Oscar time

— The King’s Speech might take home the Oscar for Best Picture tonight, but judging from the criticisms it’s receiving, it won’t win any awards for historical accuracy.

King George VI didn’t really stammer that badly, we’ve been told. Critics have also pointed out that Winston Churchill didn’t actually think it necessary for the king’s brother, Edward VIII, to abdicate the throne before marrying a divorced woman.

The criticisms are right-but they nitpick a good story to death.

The Oscar voters have often favored historically faulty movies, with the inaccuracies ranging from minor details to outright fiction. In Patton, 1970’s Best Picture, Axis and Allied powers fought each other in the same kind of tanks-American ones. Braveheart in 1995 put Mel Gibson in a kilt, even though his character, William Wallace, was a lowland Scot (and only highlanders wore kilts). Ridley Scott’s Gladiator, honored by the Academy in 2000, killed the Emperor Commodus in the gladiatorial arena, when in fact he was offed in his bath.
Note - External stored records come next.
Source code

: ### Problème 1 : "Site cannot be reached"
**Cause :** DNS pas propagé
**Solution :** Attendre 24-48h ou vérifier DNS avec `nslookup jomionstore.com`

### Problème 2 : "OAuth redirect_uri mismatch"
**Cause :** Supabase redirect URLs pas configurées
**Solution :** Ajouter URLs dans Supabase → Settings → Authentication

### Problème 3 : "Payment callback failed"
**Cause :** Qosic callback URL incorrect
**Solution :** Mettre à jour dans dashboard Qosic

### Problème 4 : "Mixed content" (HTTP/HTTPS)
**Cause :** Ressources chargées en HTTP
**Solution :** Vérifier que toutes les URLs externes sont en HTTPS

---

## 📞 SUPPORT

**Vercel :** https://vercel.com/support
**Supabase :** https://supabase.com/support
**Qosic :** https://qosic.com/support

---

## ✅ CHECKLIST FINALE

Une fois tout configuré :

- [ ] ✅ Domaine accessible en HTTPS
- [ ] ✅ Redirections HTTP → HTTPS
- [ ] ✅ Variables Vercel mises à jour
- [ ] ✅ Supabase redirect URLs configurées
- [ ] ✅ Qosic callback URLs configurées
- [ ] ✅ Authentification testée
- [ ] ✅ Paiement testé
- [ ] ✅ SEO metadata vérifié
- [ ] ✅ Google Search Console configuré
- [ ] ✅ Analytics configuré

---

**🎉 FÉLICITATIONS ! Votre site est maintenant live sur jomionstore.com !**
And, though it will break the hearts of Julie Andrews fans, the real Maria von Trapp of 1965’s Best Picture winner, The Sound of Music, freely admitted that she was not in love with Georg von Trapp when she married him-a full 11 years before the Nazi invasion of Austria.

The 1981 Best Picture winner, Chariots of Fire, really asked for trouble. Presented as a true story, the film nonetheless took many liberties to create a dramatic arc for the track-and-fieldcompetition in the 1924 Olympics. For example, England’s Harold Abrahams, a Jew, in reality ran first in the 100 meters and won a gold medal, then came in last in the 200-meter race. The movie had him lose the 200 meters first, then win redemption in the 100-meter contest, capturing the gold and striking a blow against anti-Semitism.

Of course, there are some things filmmakers know they can’t get away with. Titanic, which won Best Picture in 1997, had to sink the ship.

But history-whether in books, lectures or movies-is always someone’s story. Every movie based on a true story has condensed, simplified, telescoped, created explanatory characters, eliminated facts, introduced political significance, altered timelines and omitted details. It’s part of the craft.

Audiences would do well to remember Lawrence of Arabia (Best Picture, 1962). The movie absolved itself of responsibility to history by recycling an old disclaimer near the end of its long credit scroll:

“This story is based on actual events, however, some of the characters and incidents portrayed and the names herein are fictitious, and any similarity to the name, character, or history of any person, living or dead, or any actual eventis entirely coincidental and unintentional.”

That’s enough historical accuracy for me.

Jeanine Basinger is the Corwin-Fuller professor of film studies at Wesleyan University and the author of American Cinema: One Hundred Years of Filmmaking and The Star Machine.